Consegna. Trascrivi fedelmente il testo di tutti i record riportati di seguito, senza includere le immagini.

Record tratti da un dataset
* * * * * * *

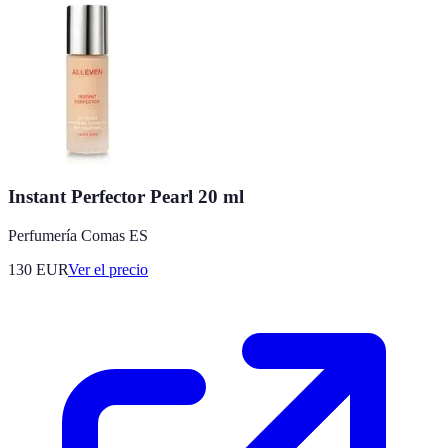
Instant Perfector Pearl 20 ml
Perfumería Comas ES
130
EUR
Ver el precio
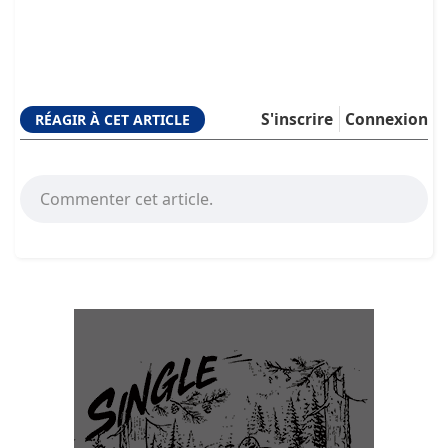
S'inscrire
Connexion
RÉAGIR À CET ARTICLE
Commenter cet article.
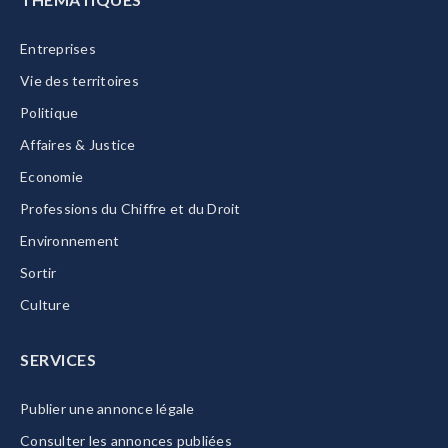
Entreprises
Vie des territoires
Politique
Affaires & Justice
Economie
Professions du Chiffre et du Droit
Environnement
Sortir
Culture
SERVICES
Publier une annonce légale
Consulter les annonces publiées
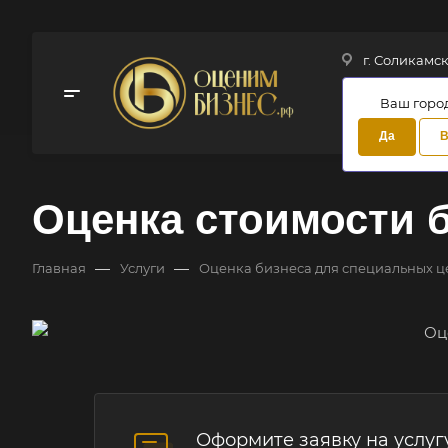
г. Соликамск,
Ваш горо
Да
В
Оценка стоимости 
—
—
Главная
Услуги
Оценка бизнеса для специальных ц
Оформите заявку на услуг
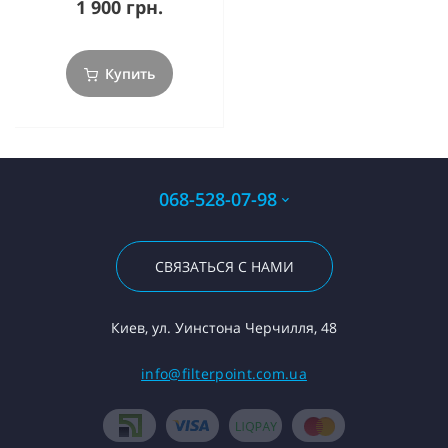
1 900 грн.
Купить
068-528-07-98
СВЯЗАТЬСЯ С НАМИ
Киев, ул. Уинстона Черчилля, 48
info@filterpoint.com.ua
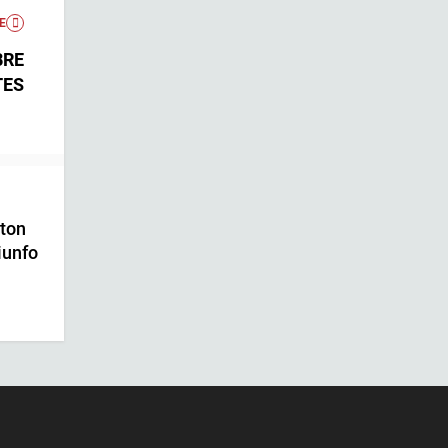
E
BRE
TES
ton
iunfo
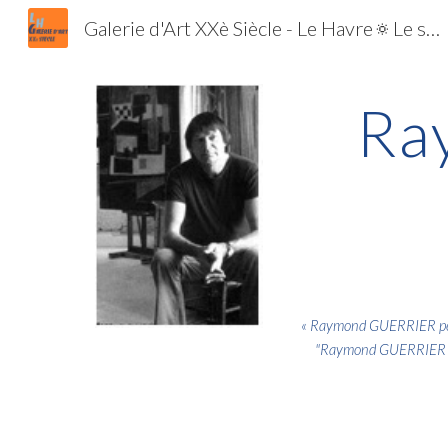
Galerie d'Art XXè Siècle - Le Havre🔅Le spécialiste de l'Ecole de Paris et de la Jeune Peinture | Tableaux | Estampes | Lithographies | Gravures
Sk
Ra
«
Raymond GUERRIER peint 
"
Raymond GUERRIER pain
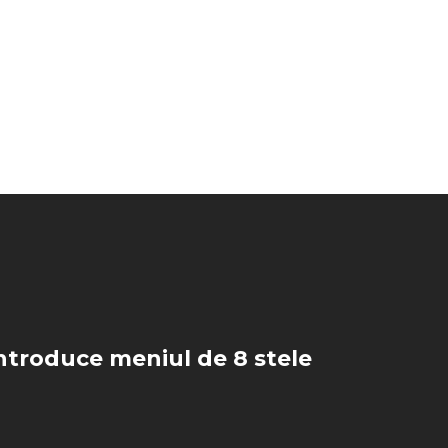
introduce meniul de 8 stele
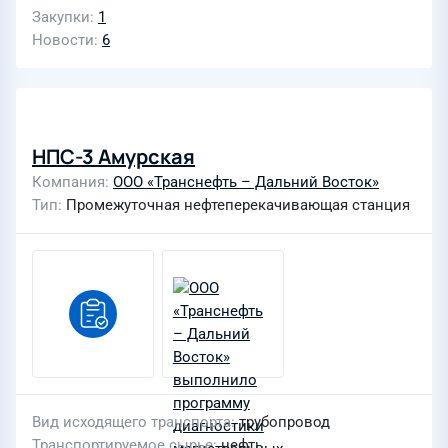
Закупки
1
Новости
6
НПС-3 Амурская
Компания
ООО «Транснефть – Дальний Восток»
Тип
Промежуточная нефтеперекачивающая станция
Вид исходящего транспорта
трубопровод
Транспортируемое сырье
нефть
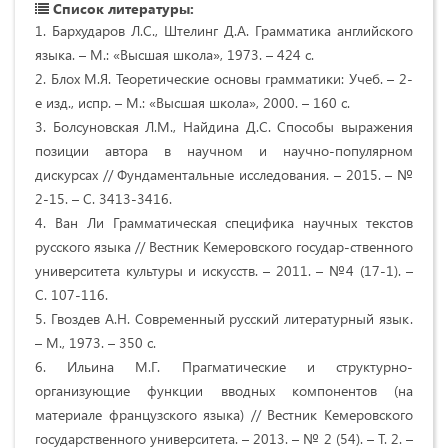
Список литературы:
1. Бархударов Л.С., Штелинг Д.А. Грамматика английского
языка. – М.: «Высшая школа», 1973. – 424 с.
2. Блох М.Я. Теоретические основы грамматики: Учеб. – 2-
е изд., испр. – М.: «Высшая школа», 2000. – 160 с.
3. Болсуновская Л.М., Найдина Д.С. Способы выражения
позиции автора в научном и научно-популярном
дискурсах // Фундаментальные исследования. – 2015. – №
2-15. – С. 3413-3416.
4. Ван Ли Грамматическая специфика научных текстов
русского языка // Вестник Кемеровского государ-ственного
университета культуры и искусств. – 2011. – №4 (17-1). –
С. 107-116.
5. Гвоздев А.Н. Современный русский литературный язык.
– М., 1973. – 350 с.
6. Ильина М.Г. Прагматические и структурно-
организующие функции вводных компонентов (на
материале французского языка) // Вестник Кемеровского
государственного университета. – 2013. – № 2 (54). – Т. 2. –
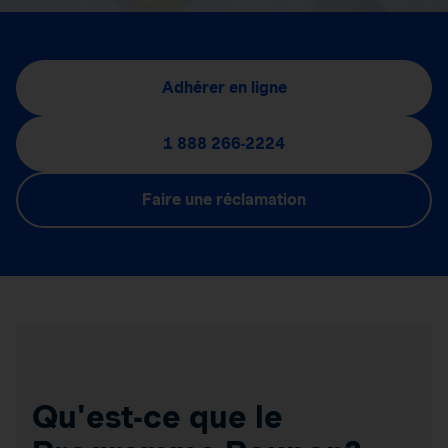
Adhérer en ligne
1 888 266-2224
Faire une réclamation
Qu'est-ce que le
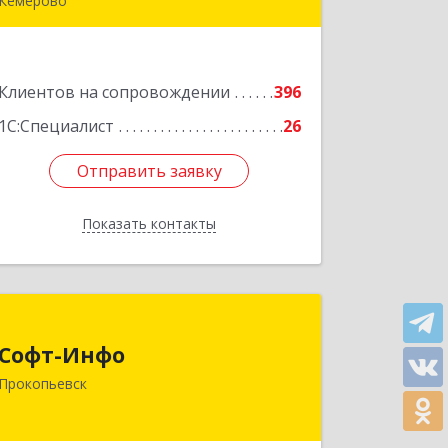
Кемерово
650000, Кемеровская область -
Кузбасс обл, г.о. Кемеровский,
Кемерово г, Мичурина ул, дом № 13А,
Клиентов на сопровождении
этаж 3, пом.2, оф.301
396
1С:Специалист
26
Подробнее
Отправить заявку
Отправить заявку
Показать контакты
Назад
Софт-Инфо
Софт-Инфо
653039, Кемеровская область -
Прокопьевск
Кузбасс, Прокопьевск г, Институтская
ул, дом № 9а, оф.15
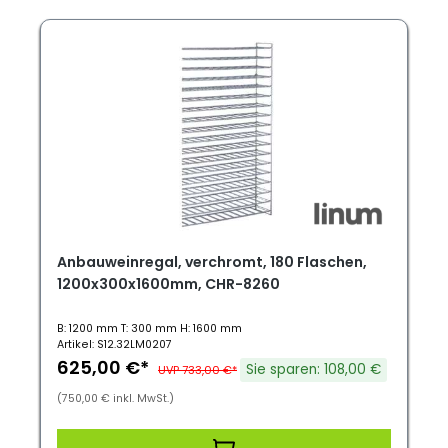
Anbauweinregal, verchromt, 180 Flaschen,
1200x300x1600mm, CHR-8260
B: 1200 mm T: 300 mm H: 1600 mm
Artikel: S12.32LM0207
625,00 €*
Sie sparen: 108,00 €
UVP 733,00 €*
(750,00 € inkl. MwSt.)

* * * * * * *

Svolgimento.
Instant Perfector Pearl 20 ml
Perfumería Comas ES
130
EUR
Ver el precio
S'inscrire
Connexion
RÉAGIR À CET ARTICLE
Commenter cet article.
Entreprises
Vie des territoires
Politique
Affaires & Justice
Economie
Professions du Chiffre et du Droit
Environnement
Sortir
Culture
SERVICES
Publier une annonce légale
Consulter les annonces publiées
г. Соликамск,
Ваш горо
Да
В
Оценка стоимости 
—
—
Главная
Услуги
Оценка бизнеса для специальных ц
Оформите заявку на услуг
1 900 грн.
Купить
068-528-07-98
СВЯЗАТЬСЯ С НАМИ
Киев, ул. Уинстона Черчилля, 48
info@filterpoint.com.ua
E
BRE
TES
ton
iunfo
Galerie d'Art XXè Siècle - Le Havre🔅Le spécialiste de l'Ecole de Paris et de la Jeune Peinture | Tableaux | Estampes | Lithographies | Gravures
Sk
Ra
«
Raymond GUERRIER peint 
"
Raymond GUERRIER pain
introduce meniul de 8 stele
Закупки
1
Новости
6
НПС-3 Амурская
Компания
ООО «Транснефть – Дальний Восток»
Тип
Промежуточная нефтеперекачивающая станция
Вид исходящего транспорта
трубопровод
Транспортируемое сырье
нефть
Список литературы:
1. Бархударов Л.С., Штелинг Д.А. Грамматика английского
языка. – М.: «Высшая школа», 1973. – 424 с.
2. Блох М.Я. Теоретические основы грамматики: Учеб. – 2-
е изд., испр. – М.: «Высшая школа», 2000. – 160 с.
3. Болсуновская Л.М., Найдина Д.С. Способы выражения
позиции автора в научном и научно-популярном
дискурсах // Фундаментальные исследования. – 2015. – №
2-15. – С. 3413-3416.
4. Ван Ли Грамматическая специфика научных текстов
русского языка // Вестник Кемеровского государ-ственного
университета культуры и искусств. – 2011. – №4 (17-1). –
С. 107-116.
5. Гвоздев А.Н. Современный русский литературный язык.
– М., 1973. – 350 с.
6. Ильина М.Г. Прагматические и структурно-
организующие функции вводных компонентов (на
материале французского языка) // Вестник Кемеровского
государственного университета. – 2013. – № 2 (54). – Т. 2. –
Adhérer en ligne
1 888 266-2224
Faire une réclamation
Qu'est-ce que le
Кемерово
650000, Кемеровская область -
Кузбасс обл, г.о. Кемеровский,
Кемерово г, Мичурина ул, дом № 13А,
Клиентов на сопровождении
этаж 3, пом.2, оф.301
396
1С:Специалист
26
Подробнее
Отправить заявку
Отправить заявку
Показать контакты
Назад
Софт-Инфо
Софт-Инфо
653039, Кемеровская область -
Прокопьевск
Кузбасс, Прокопьевск г, Институтская
ул, дом № 9а, оф.15
Anbauweinregal, verchromt, 180 Flaschen,
1200x300x1600mm, CHR-8260
B: 1200 mm T: 300 mm H: 1600 mm
Artikel: S12.32LM0207
625,00 €*
Sie sparen: 108,00 €
UVP 733,00 €*
(750,00 € inkl. MwSt.)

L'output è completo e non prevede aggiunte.